Locals who keep chickens fight a constant battle to fend off foxes. In 1860’s Daylesford, the fight was the same – only the villain was different!

From the pages of The Daylesford Express of Saturday 31 August 1861:

Mrs O’Loughlin, who resides in Paddy’s Gully, in a situation nearer to a shanty than a church, is a widow in snug circumstances, having, independently of a little vegetable garden she cultivates herself, a large number of fowl that enable her by bartering their eggs with the storekeeper to obtain from him such liquids and solids as she stands in need of. 

The solitary creature would, under these circumstances, have been contented with her lot if the propensities of the Chinamen to transfer other people’s fowl to their own unsavoury flesh-pots had not kept her in constant dread of being made the victim of such a flagitious (sic) proceeding.

As she was kind to her birds for the sake of their eggs and the exhilarating comforts she received in exchange for them, she knew they would do battle upon any piratical attempt being made upon their roost and to the noise of their resistance awakening her she trusted as her only hope of averting the loss she feared.

Last Wednesday morning, as the moon was rising, she was awakened by the signal of alarm, and quickly stepped out of bed; but not knowing the strength of the enemy – she could encounter a single Chinaman or even two small fellows – she peeped through the slit of the tent door to reconnoitre.  The result was that she saw one Chinaman in rushing out of the hen shed knock down another who was on tip-toe stealing in.

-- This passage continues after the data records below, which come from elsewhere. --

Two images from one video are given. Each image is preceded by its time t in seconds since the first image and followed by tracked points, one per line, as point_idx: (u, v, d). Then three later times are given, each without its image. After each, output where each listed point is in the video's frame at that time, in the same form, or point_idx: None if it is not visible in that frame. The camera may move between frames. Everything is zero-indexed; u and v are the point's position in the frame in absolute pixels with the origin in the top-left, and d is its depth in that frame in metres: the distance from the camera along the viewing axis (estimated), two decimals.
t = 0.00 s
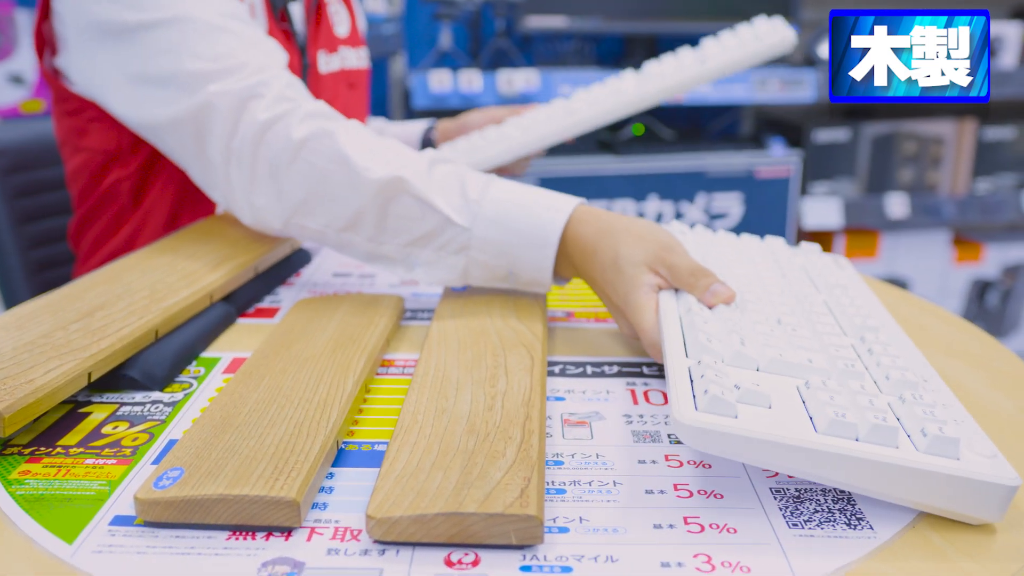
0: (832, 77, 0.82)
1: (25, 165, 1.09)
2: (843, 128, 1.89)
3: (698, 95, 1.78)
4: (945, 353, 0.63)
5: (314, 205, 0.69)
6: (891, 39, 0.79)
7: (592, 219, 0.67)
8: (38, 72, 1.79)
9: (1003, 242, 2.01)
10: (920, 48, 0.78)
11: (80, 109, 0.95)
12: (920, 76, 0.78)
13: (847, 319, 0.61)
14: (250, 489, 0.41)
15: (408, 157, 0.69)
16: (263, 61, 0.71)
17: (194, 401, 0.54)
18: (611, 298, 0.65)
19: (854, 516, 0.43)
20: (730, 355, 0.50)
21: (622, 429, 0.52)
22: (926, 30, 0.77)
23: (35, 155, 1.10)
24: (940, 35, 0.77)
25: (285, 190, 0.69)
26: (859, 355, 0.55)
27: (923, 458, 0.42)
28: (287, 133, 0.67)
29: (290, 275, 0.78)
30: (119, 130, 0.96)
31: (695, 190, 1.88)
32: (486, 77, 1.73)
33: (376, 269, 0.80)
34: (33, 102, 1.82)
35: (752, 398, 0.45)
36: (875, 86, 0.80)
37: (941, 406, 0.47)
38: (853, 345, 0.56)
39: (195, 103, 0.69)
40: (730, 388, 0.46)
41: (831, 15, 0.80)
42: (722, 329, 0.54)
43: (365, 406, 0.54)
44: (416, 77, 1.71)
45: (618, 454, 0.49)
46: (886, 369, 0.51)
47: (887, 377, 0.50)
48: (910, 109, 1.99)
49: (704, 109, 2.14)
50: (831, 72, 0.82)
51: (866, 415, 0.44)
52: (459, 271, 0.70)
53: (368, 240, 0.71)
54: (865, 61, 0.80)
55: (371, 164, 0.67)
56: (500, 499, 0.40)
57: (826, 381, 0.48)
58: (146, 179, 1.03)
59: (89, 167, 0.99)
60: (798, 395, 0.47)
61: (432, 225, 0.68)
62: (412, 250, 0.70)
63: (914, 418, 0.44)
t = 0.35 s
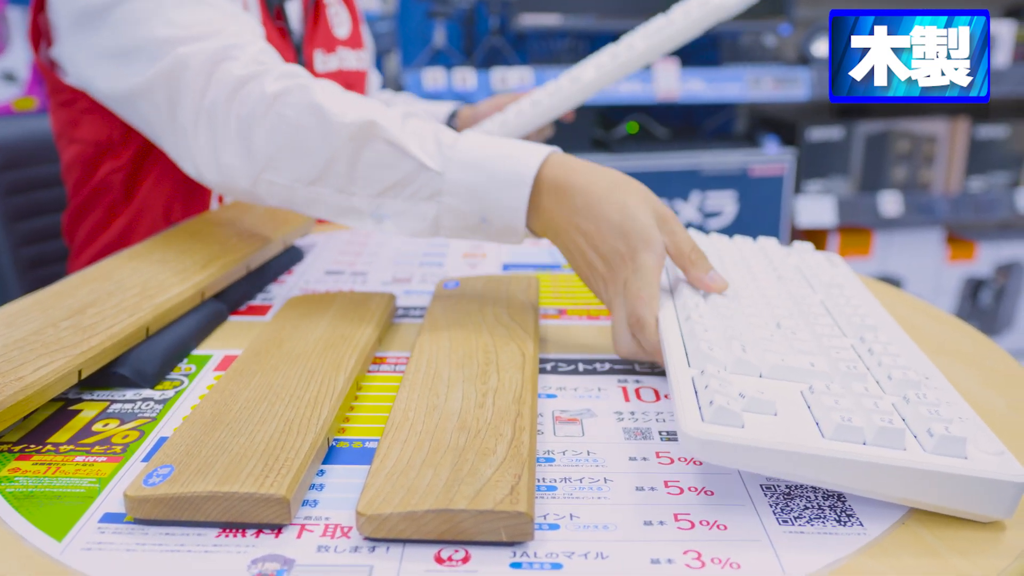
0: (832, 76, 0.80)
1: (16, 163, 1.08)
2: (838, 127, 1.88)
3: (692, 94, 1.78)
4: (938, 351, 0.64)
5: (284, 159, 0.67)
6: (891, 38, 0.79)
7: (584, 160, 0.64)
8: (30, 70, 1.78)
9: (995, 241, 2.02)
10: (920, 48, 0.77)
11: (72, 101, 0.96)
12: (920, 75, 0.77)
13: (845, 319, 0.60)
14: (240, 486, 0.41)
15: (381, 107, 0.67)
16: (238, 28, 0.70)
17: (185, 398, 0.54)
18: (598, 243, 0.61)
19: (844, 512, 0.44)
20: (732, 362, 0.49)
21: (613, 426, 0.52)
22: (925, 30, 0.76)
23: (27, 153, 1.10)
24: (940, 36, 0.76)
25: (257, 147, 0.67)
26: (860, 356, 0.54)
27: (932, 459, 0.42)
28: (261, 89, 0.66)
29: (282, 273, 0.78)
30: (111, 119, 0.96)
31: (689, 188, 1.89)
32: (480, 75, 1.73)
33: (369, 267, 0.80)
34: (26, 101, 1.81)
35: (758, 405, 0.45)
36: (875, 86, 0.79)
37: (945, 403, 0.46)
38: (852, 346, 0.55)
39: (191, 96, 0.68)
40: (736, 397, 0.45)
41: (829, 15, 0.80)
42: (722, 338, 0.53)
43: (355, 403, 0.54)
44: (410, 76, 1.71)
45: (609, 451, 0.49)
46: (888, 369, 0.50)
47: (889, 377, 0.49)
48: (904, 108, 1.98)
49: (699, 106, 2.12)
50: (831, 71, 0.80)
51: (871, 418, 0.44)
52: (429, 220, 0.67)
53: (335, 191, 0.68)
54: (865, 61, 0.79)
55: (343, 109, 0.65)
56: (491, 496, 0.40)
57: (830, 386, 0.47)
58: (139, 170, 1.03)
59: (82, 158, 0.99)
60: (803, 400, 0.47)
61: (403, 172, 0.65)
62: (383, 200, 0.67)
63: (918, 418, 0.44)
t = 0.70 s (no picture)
0: (831, 76, 0.78)
1: (11, 164, 1.08)
2: (835, 128, 1.89)
3: (688, 95, 1.78)
4: (931, 352, 0.63)
5: (261, 140, 0.66)
6: (891, 38, 0.77)
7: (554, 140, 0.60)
8: (26, 71, 1.78)
9: (992, 241, 2.01)
10: (920, 48, 0.75)
11: (69, 97, 0.95)
12: (920, 75, 0.75)
13: (832, 329, 0.60)
14: (227, 490, 0.41)
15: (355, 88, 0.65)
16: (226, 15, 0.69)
17: (174, 401, 0.54)
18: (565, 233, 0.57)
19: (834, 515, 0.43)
20: (722, 399, 0.48)
21: (604, 429, 0.52)
22: (925, 30, 0.75)
23: (21, 154, 1.10)
24: (940, 35, 0.74)
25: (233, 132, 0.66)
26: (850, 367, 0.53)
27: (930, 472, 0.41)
28: (239, 71, 0.65)
29: (274, 275, 0.78)
30: (107, 116, 0.96)
31: (685, 189, 1.89)
32: (476, 76, 1.73)
33: (362, 269, 0.80)
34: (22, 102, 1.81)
35: (751, 444, 0.44)
36: (874, 86, 0.76)
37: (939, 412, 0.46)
38: (842, 357, 0.55)
39: (178, 93, 0.68)
40: (727, 438, 0.44)
41: (829, 14, 0.78)
42: (709, 372, 0.52)
43: (345, 406, 0.53)
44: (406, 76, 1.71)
45: (599, 454, 0.49)
46: (879, 380, 0.50)
47: (881, 389, 0.49)
48: (899, 109, 1.98)
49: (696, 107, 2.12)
50: (830, 71, 0.78)
51: (864, 440, 0.43)
52: (396, 202, 0.65)
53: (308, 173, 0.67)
54: (865, 60, 0.77)
55: (315, 89, 0.64)
56: (479, 500, 0.40)
57: (822, 409, 0.47)
58: (136, 167, 1.02)
59: (76, 157, 0.99)
60: (797, 429, 0.46)
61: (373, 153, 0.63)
62: (352, 181, 0.66)
63: (911, 429, 0.44)
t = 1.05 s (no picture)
0: (831, 76, 0.77)
1: None
2: (830, 126, 1.88)
3: (683, 93, 1.77)
4: (922, 349, 0.64)
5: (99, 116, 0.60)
6: (891, 38, 0.75)
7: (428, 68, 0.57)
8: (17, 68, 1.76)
9: (987, 239, 2.02)
10: (920, 49, 0.74)
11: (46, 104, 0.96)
12: (920, 76, 0.73)
13: (826, 329, 0.60)
14: (212, 490, 0.40)
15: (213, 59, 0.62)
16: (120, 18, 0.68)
17: (162, 400, 0.53)
18: (481, 190, 0.54)
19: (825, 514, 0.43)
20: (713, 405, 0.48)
21: (595, 427, 0.51)
22: (926, 29, 0.72)
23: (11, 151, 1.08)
24: (941, 35, 0.72)
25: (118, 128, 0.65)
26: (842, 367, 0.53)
27: (922, 474, 0.41)
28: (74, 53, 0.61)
29: (265, 273, 0.77)
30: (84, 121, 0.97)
31: (680, 188, 1.88)
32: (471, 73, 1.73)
33: (353, 267, 0.80)
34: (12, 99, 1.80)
35: (742, 450, 0.44)
36: (875, 86, 0.75)
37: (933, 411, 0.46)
38: (834, 357, 0.55)
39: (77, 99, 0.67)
40: (718, 444, 0.44)
41: (829, 15, 0.76)
42: (701, 378, 0.52)
43: (334, 405, 0.53)
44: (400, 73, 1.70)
45: (590, 453, 0.48)
46: (871, 380, 0.50)
47: (873, 389, 0.49)
48: (894, 108, 1.98)
49: (690, 105, 2.12)
50: (831, 71, 0.77)
51: (856, 443, 0.43)
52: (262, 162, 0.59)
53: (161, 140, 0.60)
54: (865, 60, 0.75)
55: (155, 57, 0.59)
56: (466, 500, 0.40)
57: (813, 411, 0.46)
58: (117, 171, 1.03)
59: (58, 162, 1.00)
60: (789, 432, 0.46)
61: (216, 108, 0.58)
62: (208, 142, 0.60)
63: (904, 430, 0.44)
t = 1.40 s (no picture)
0: (831, 76, 0.76)
1: None
2: (828, 125, 1.88)
3: (681, 91, 1.77)
4: (918, 348, 0.64)
5: None
6: (891, 38, 0.75)
7: None
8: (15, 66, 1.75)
9: (985, 238, 2.02)
10: (920, 48, 0.74)
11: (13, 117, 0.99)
12: (920, 75, 0.73)
13: (823, 329, 0.59)
14: (206, 493, 0.40)
15: None
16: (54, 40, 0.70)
17: (156, 402, 0.53)
18: None
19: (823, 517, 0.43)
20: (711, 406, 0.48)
21: (592, 429, 0.51)
22: (925, 29, 0.72)
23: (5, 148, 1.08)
24: (941, 35, 0.72)
25: None
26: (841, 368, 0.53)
27: (921, 477, 0.41)
28: None
29: (261, 273, 0.77)
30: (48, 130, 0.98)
31: (678, 186, 1.88)
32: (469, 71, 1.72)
33: (350, 266, 0.79)
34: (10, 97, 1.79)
35: (740, 452, 0.43)
36: (875, 86, 0.75)
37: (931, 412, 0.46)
38: (833, 358, 0.54)
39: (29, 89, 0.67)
40: (716, 447, 0.44)
41: (829, 14, 0.75)
42: (699, 380, 0.51)
43: (330, 406, 0.53)
44: (397, 71, 1.70)
45: (587, 455, 0.48)
46: (870, 382, 0.50)
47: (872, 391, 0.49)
48: (892, 107, 1.98)
49: (688, 104, 2.12)
50: (830, 71, 0.76)
51: (855, 445, 0.43)
52: None
53: None
54: (865, 61, 0.75)
55: None
56: (462, 503, 0.39)
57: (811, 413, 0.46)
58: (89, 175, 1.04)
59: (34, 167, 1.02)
60: (787, 434, 0.46)
61: None
62: None
63: (903, 433, 0.44)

Mrs O’Loughlin then at once gave tongue and sallied out with a thick stick in hand; but nimble John had got out of sight, and his prostrate countryman had picked himself up, and got so far off that the rolling stick miscarried as a missile aimed at his head.  Mrs O’Loughlin said that the two blackguards visited her hen shed for the same wicked purpose but without complicity; and to the approach of the second alarming the first she must partly ascribe her escape from loss; but to the loud cackling of her birds in the first instance she attaches the most importance, as being the providential means of her salvation.